W czasie dzisiejszej liturgii czytamy fragment Listu św. Pawła do Galatów. Jest to bardzo wymowę obwieszczenie:

Gdy nadeszła pełnia czasu,
Bóg zesłał swojego Syna, zrodzonego z niewiasty, zrodzonego pod Prawem,
aby wykupił tych, którzy podlegali Prawu,
abyśmy mogli otrzymać przybrane synostwo.

Warto zatrzymać się nad określeniem: „nadejście pełni czasu”.

O jaką pełnię chodzi?

Jak ją rozumieć? Co znaczy, że nadeszły i w czym to się wyrażało?
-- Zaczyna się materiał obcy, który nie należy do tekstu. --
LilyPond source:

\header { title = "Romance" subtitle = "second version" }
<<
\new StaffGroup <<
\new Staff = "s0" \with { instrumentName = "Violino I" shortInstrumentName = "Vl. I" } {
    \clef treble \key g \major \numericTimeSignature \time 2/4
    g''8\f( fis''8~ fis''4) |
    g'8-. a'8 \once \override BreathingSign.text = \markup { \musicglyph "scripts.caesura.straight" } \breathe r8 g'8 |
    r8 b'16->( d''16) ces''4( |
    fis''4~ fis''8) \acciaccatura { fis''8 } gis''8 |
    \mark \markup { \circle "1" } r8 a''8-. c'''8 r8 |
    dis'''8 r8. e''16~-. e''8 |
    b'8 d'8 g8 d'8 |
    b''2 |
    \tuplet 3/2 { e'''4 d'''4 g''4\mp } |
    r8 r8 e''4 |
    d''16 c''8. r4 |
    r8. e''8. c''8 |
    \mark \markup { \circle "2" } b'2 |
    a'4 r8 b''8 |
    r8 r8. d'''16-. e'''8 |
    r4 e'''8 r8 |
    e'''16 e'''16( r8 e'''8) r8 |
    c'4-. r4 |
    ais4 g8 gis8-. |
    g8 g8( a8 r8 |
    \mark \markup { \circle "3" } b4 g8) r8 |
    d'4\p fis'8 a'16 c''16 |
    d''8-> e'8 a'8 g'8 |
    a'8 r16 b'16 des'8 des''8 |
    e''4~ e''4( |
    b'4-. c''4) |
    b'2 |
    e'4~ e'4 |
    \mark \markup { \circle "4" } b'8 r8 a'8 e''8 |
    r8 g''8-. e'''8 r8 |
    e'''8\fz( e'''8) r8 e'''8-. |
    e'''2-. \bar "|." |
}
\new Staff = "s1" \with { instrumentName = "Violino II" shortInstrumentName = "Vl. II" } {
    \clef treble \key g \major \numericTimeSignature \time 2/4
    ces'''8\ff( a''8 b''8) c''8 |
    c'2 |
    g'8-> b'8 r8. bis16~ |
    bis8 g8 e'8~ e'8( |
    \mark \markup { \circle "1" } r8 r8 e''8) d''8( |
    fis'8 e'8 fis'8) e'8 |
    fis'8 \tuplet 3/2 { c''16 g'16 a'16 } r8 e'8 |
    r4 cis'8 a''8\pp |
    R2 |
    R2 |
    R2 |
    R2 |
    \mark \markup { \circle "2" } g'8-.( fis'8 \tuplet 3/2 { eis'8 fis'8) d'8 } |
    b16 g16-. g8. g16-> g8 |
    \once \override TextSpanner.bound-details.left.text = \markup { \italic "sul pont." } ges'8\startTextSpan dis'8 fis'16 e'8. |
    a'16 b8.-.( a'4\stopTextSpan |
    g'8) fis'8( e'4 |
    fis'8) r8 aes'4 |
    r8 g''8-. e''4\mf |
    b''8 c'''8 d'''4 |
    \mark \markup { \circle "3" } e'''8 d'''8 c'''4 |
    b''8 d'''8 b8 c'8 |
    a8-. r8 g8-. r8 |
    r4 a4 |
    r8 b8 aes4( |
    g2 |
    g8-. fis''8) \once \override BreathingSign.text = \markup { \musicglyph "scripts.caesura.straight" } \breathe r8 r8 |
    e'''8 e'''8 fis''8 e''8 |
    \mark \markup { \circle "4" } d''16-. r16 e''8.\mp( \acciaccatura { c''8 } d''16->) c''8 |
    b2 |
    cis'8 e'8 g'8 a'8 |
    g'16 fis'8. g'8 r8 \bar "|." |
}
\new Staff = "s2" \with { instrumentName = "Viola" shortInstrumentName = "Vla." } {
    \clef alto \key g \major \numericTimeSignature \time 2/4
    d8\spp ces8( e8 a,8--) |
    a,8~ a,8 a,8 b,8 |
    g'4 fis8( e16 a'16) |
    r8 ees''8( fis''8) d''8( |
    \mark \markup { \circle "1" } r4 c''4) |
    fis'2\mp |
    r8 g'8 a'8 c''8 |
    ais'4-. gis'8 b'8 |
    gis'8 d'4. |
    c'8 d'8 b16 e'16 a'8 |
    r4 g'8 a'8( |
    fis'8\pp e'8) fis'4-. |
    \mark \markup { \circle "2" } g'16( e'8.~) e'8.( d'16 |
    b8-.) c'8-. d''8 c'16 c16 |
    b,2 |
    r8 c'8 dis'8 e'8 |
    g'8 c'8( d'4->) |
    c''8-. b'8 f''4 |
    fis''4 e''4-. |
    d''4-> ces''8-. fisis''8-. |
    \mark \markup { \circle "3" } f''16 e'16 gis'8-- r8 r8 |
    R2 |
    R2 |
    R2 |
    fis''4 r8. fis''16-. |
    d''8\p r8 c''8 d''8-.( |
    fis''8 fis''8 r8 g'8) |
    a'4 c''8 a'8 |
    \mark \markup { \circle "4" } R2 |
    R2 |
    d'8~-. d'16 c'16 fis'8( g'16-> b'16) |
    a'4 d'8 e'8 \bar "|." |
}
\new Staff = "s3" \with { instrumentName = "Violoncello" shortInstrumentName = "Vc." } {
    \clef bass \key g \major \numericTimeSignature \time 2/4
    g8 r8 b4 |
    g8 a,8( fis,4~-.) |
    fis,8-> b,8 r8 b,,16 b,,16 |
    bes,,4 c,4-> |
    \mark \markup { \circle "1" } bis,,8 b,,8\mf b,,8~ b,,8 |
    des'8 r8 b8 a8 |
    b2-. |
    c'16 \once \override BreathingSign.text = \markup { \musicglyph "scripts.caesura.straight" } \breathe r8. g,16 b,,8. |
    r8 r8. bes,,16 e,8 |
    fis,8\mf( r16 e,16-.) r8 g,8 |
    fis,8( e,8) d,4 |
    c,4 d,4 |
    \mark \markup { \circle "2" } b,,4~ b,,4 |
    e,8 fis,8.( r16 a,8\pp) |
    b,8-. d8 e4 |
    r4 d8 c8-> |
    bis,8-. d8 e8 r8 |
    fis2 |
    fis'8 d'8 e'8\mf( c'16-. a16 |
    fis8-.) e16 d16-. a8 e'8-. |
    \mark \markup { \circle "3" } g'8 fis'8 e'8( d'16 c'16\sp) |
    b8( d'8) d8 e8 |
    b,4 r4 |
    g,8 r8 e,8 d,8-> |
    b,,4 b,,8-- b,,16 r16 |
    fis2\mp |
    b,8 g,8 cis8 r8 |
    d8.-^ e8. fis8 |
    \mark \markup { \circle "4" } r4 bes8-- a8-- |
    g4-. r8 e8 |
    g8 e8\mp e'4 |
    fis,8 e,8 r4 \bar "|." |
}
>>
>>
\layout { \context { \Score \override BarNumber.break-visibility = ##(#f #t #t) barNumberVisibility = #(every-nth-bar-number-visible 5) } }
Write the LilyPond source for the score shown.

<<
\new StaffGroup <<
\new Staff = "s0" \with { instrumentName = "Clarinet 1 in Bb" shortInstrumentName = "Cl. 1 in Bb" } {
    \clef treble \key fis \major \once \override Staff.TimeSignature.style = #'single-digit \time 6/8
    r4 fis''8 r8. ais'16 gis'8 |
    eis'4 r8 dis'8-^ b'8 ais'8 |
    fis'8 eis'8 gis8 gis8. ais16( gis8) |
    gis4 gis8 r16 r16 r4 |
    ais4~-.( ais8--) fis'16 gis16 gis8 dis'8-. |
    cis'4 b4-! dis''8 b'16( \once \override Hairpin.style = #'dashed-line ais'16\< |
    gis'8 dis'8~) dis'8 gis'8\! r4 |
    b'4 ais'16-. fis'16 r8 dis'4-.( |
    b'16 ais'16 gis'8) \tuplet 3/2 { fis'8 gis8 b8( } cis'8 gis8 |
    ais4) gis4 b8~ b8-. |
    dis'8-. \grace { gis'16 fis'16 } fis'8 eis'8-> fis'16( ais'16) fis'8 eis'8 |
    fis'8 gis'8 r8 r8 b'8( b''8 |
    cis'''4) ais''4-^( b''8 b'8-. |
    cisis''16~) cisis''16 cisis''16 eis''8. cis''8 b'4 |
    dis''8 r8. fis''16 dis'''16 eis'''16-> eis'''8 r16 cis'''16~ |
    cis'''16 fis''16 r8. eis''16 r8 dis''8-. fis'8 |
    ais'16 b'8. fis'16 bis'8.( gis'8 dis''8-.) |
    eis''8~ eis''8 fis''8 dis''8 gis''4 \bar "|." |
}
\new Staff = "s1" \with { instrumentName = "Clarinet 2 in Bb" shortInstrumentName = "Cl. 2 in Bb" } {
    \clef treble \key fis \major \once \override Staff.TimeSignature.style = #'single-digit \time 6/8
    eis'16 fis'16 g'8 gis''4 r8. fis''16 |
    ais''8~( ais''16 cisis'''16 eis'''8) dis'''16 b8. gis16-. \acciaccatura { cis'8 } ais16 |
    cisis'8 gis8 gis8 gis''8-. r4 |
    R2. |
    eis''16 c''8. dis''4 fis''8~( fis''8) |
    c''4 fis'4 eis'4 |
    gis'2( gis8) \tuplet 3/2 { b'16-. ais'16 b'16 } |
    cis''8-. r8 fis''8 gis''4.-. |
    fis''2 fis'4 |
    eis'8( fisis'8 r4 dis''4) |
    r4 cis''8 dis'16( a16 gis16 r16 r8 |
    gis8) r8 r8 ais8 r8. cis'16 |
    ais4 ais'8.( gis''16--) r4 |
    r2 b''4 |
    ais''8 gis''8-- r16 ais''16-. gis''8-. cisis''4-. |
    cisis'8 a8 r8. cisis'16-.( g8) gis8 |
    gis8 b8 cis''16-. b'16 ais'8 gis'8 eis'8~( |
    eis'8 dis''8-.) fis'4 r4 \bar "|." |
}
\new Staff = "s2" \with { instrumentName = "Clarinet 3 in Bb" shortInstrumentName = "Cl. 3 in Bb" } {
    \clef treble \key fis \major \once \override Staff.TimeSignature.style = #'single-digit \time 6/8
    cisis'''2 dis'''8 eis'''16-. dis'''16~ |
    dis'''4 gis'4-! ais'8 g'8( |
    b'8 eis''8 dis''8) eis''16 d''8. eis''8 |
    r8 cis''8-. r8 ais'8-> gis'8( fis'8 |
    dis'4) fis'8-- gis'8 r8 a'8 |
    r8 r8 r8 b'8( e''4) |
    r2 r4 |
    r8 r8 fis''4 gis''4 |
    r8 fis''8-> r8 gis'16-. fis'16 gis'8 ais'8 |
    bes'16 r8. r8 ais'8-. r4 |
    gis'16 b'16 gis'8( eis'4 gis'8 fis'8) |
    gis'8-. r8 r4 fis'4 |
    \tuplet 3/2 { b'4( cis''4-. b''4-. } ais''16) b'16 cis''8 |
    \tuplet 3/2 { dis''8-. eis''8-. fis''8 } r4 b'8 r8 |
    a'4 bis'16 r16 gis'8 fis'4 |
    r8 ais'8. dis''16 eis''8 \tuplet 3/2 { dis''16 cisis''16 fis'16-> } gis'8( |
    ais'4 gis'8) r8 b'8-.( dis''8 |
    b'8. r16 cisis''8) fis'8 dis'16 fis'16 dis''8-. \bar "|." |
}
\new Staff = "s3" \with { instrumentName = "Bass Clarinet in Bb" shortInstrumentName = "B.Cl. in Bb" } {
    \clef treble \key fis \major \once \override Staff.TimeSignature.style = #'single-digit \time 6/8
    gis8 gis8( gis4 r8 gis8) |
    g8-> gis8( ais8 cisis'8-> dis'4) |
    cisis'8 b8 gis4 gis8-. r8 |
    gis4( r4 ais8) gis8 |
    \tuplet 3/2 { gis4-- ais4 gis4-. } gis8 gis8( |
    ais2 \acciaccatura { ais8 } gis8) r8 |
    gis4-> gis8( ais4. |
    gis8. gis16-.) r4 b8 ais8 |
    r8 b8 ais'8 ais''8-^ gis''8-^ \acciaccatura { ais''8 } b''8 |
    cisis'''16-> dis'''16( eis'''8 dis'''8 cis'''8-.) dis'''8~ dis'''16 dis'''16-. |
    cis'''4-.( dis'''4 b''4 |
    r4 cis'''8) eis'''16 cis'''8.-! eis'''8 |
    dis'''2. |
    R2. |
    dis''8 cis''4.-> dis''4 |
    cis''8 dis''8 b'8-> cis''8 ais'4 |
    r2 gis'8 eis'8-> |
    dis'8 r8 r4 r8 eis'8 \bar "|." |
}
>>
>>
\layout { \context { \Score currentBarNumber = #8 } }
Zazwyczaj odnosimy te pojęcia i te sformułowania do wypełnienia się czasu obietnicy poczynionych na różne sposoby przez Pana Boga w Starym Testamencie. I to jest prawdą. Tak należy rozumieć czas przygotowania wszystkiego do czasu przyjścia Mesjasza.

Oprócz tego dzieła przygotowawczego, które doszło do pełni i zaowocowało „zesłaniem na ziemię Syna Bożego i Jego narodzeniem z Niewiasty”, istnieje jeszcze inny aspekt przygotowania. Możemy go dostrzec i kontemplować w kontekście historycznym – chodzi o historię ludzkości, a w szczególności to, co wyrażało się w będącym u szczytu potęgi Imperium Rzymskim, które jednak nosiło już w sobie oznaki i pierwiastki dekadencji.

Pełnia i pełny jej „brak”

Wyrażało się to w pewnym paradoksie. Z jednej strony panował tzw. „Pokój Augusta”, a z drugiej było wiele niesprawiedliwości walki o władzę, wszelkiego rodzaju intryg i degradacji moralnej. Można zaryzykować, że objawiały się znaki wewnętrznego kryzysu i braku. Możemy to nazwać zarysowującą się „pełnią braku i chaosu”. Między innymi to ostatecznie zaowocuje upadkiem Imperium.

W taki czas wchodzi Wcielone Słowo – Jezus Chrystus. Zrodzony z Niewiasty. Zrodzony pod Prawem. Przychodzi, by wydobyć ludzi z niewoli ludzkich praw (niesprawiedliwych) i niewłaściwego rozumienia Bożego Prawa.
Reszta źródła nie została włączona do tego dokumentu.